───── RAW RECORDS

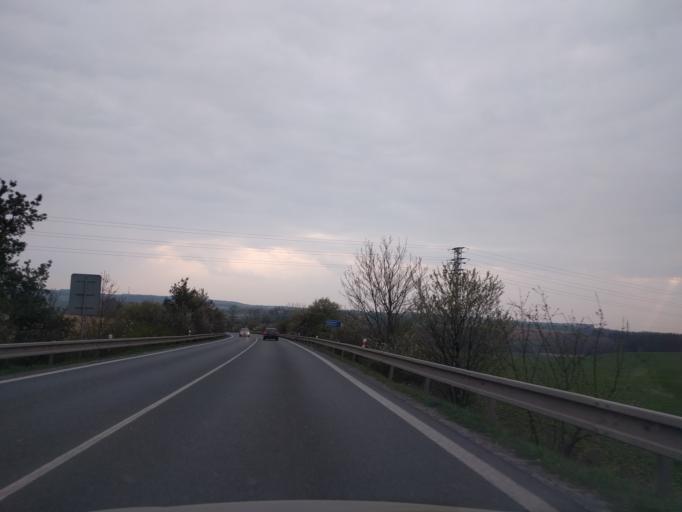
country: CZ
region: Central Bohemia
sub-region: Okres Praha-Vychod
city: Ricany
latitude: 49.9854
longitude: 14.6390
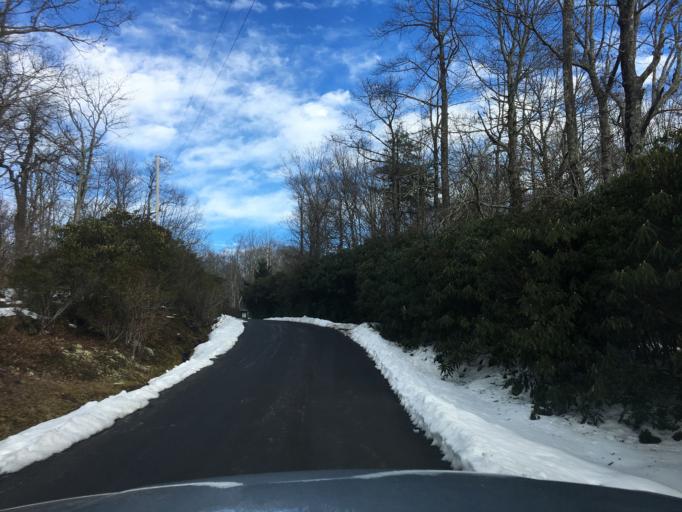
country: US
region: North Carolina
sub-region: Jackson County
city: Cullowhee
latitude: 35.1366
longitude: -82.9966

──────────

AIM> Can you reproduce every line of the items above word for word, leaving out the pictures?

RESPONSE>
country: CZ
region: Central Bohemia
sub-region: Okres Praha-Vychod
city: Ricany
latitude: 49.9854
longitude: 14.6390
country: US
region: North Carolina
sub-region: Jackson County
city: Cullowhee
latitude: 35.1366
longitude: -82.9966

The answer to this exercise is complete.